O governo não vai participar, afirmou Múcio, ao dizer que foi pedagógico o episódio de dezembro, quando o governo não conseguiu o apoio necessário para prorrogar o tributo. Não vamos mais entrar nessa queda de braço, completou.

A recriação da CPMF viria para suprir a necessidade de recursos para a saúde decorrente de uma possível regulamentação da Emenda Constitucional 29, que destina cerca de R$ 20 bilhões para a área até 2010. O projeto que regulamenta a emenda já foi aprovado no Senado e deve ser votado na Câmara no dia 28.

Segundo Múcio, para que a Emenda 29 possa entrar em vigor é preciso que o Congresso aponte fontes de recursos para cobrir os gastos previstos.
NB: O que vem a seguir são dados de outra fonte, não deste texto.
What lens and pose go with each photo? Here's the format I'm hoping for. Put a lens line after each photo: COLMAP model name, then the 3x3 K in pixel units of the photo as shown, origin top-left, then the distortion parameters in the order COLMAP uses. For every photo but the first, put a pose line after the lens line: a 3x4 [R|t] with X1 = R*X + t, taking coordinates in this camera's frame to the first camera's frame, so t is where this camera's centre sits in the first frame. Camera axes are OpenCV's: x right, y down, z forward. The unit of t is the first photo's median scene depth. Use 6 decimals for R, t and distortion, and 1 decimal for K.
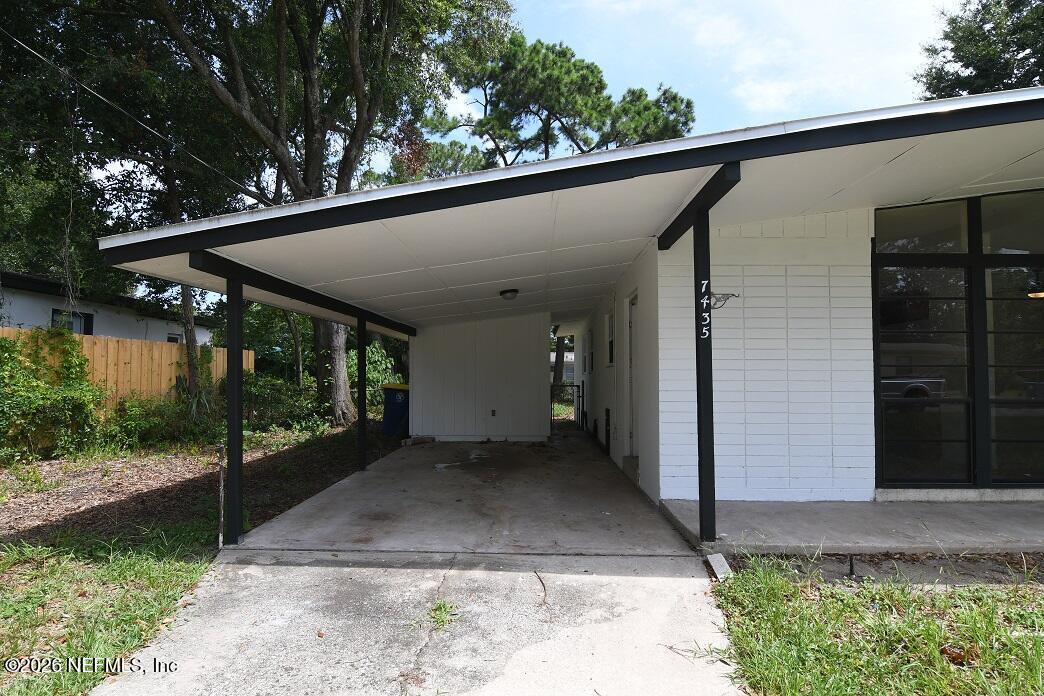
lens RADIAL K [[528.0, 0, 512.7], [0, 528.0, 359.3], [0, 0, 1]] dist [-0.010441, -0.005590]
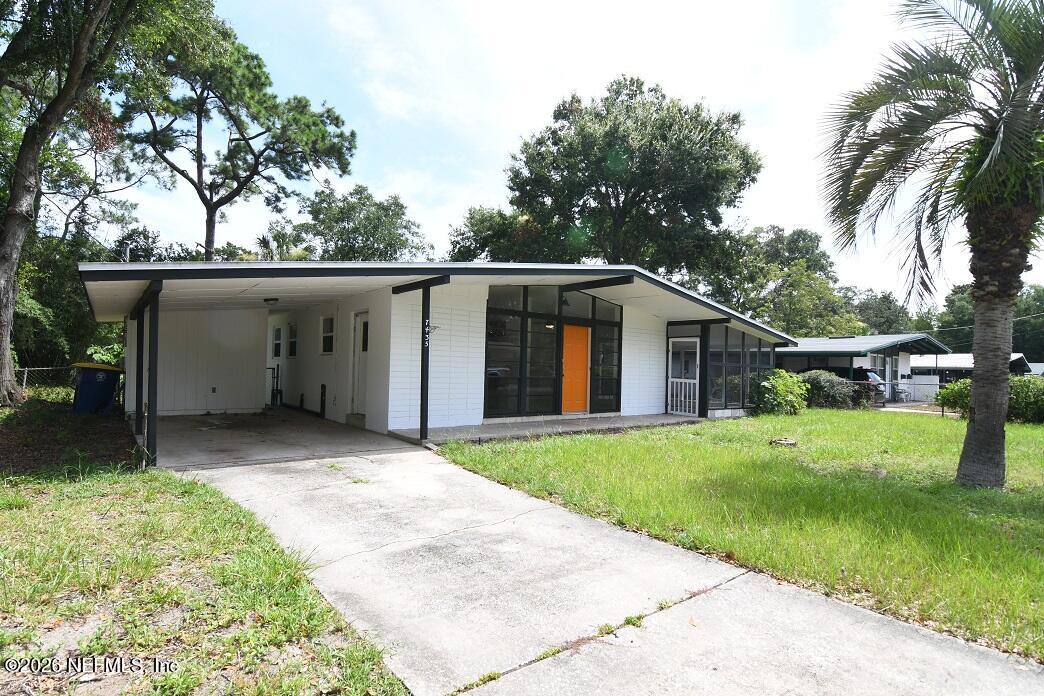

Evidentemente que para que ela entre em vigor e tenha efeito prático precisa que tenha uma fonte. Não tem de onde tirar esse dinheiro.

Múcio fez as declarações durante intervalo da reunião do Conselho de Desenvolvimento Econômico e Social (CDES). O presidente Luiz Inácio Lula da Silva abriu a reunião e falou sobre temas como a necessidade de se criar mecanismos de estímulo à produção de alimentos e o fortalecimento das ações do conselho.